[[ DATA FOR PROCESSING, beginning ]]
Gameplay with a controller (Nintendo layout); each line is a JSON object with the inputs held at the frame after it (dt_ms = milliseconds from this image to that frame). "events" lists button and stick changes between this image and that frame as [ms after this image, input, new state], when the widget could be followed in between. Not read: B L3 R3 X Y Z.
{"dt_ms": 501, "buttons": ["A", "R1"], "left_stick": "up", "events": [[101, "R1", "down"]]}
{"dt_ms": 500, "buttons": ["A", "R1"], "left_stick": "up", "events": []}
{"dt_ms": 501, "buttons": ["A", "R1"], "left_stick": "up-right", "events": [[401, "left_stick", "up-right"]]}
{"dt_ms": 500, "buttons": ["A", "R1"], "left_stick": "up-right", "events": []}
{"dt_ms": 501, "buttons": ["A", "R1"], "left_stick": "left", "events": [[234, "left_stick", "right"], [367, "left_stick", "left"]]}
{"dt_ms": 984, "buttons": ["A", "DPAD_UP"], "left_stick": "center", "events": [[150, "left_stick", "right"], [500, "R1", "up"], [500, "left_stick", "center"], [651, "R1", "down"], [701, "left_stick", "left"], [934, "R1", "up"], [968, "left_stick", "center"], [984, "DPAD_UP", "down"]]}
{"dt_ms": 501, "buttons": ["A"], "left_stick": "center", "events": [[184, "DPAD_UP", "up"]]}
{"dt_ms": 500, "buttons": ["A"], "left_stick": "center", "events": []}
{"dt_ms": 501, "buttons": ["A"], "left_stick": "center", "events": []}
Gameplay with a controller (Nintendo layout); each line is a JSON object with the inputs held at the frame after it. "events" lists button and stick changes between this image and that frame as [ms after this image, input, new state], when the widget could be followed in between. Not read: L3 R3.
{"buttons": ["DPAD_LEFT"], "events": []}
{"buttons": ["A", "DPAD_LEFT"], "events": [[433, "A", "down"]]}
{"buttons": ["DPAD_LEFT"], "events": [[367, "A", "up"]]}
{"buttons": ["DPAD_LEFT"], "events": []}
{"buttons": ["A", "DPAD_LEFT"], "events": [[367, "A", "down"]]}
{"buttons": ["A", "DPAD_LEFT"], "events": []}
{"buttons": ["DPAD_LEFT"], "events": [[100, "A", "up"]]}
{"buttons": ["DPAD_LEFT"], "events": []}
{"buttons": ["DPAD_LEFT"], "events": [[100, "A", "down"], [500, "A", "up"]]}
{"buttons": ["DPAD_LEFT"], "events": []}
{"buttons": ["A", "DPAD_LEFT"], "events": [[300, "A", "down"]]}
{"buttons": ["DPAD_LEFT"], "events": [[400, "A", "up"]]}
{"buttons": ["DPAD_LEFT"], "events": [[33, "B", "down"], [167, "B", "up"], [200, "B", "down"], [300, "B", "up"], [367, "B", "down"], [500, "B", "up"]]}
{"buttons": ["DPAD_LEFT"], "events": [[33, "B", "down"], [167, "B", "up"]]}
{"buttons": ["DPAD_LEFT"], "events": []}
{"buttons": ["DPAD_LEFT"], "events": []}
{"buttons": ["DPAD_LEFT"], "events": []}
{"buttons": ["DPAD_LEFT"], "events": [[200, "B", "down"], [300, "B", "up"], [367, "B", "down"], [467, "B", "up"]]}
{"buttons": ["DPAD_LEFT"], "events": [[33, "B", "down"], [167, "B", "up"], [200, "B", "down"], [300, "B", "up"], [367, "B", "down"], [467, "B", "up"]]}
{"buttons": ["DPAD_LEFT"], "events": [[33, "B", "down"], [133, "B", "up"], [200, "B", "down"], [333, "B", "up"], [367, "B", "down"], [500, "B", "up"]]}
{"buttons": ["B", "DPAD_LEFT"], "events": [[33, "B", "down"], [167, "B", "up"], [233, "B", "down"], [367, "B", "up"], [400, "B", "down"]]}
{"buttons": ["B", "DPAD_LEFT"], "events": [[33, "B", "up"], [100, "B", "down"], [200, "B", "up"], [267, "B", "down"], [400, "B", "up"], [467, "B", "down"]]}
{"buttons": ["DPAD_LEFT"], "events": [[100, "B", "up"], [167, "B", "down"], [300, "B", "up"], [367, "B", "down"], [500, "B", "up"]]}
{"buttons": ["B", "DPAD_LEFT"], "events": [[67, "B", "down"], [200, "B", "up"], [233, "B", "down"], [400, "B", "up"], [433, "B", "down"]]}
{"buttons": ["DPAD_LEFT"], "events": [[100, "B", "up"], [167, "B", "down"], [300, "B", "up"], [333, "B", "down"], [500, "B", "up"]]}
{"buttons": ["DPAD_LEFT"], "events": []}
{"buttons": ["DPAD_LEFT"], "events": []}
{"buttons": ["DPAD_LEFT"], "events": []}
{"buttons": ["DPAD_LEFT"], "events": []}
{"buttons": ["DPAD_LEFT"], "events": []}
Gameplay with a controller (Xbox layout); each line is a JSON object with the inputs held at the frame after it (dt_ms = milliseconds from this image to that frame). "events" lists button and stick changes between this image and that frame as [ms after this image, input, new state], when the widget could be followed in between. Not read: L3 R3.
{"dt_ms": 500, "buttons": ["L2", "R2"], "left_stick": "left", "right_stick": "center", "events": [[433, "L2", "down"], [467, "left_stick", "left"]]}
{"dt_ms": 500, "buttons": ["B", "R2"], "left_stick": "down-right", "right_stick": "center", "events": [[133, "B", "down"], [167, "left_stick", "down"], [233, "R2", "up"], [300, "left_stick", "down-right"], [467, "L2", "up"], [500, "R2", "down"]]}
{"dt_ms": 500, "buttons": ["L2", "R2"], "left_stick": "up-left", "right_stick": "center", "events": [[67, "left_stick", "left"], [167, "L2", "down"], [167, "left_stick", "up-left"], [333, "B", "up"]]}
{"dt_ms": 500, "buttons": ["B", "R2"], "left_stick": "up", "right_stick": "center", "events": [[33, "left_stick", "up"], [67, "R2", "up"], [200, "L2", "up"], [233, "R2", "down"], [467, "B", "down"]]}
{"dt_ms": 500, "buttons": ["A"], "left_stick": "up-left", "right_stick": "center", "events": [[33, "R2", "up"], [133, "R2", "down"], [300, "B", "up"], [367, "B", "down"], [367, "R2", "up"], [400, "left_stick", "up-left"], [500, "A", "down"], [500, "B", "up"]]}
[[ DATA FOR PROCESSING, end ]]
> TO DO
Work through the entries, filtering for the string "from", and copy each line that holds it.

> RESPONSE
Gameplay with a controller (Nintendo layout); each line is a JSON object with the inputs held at the frame after it (dt_ms = milliseconds from this image to that frame). "events" lists button and stick changes between this image and that frame as [ms after this image, input, new state], when the widget could be followed in between. Not read: B L3 R3 X Y Z.
Gameplay with a controller (Xbox layout); each line is a JSON object with the inputs held at the frame after it (dt_ms = milliseconds from this image to that frame). "events" lists button and stick changes between this image and that frame as [ms after this image, input, new state], when the widget could be followed in between. Not read: L3 R3.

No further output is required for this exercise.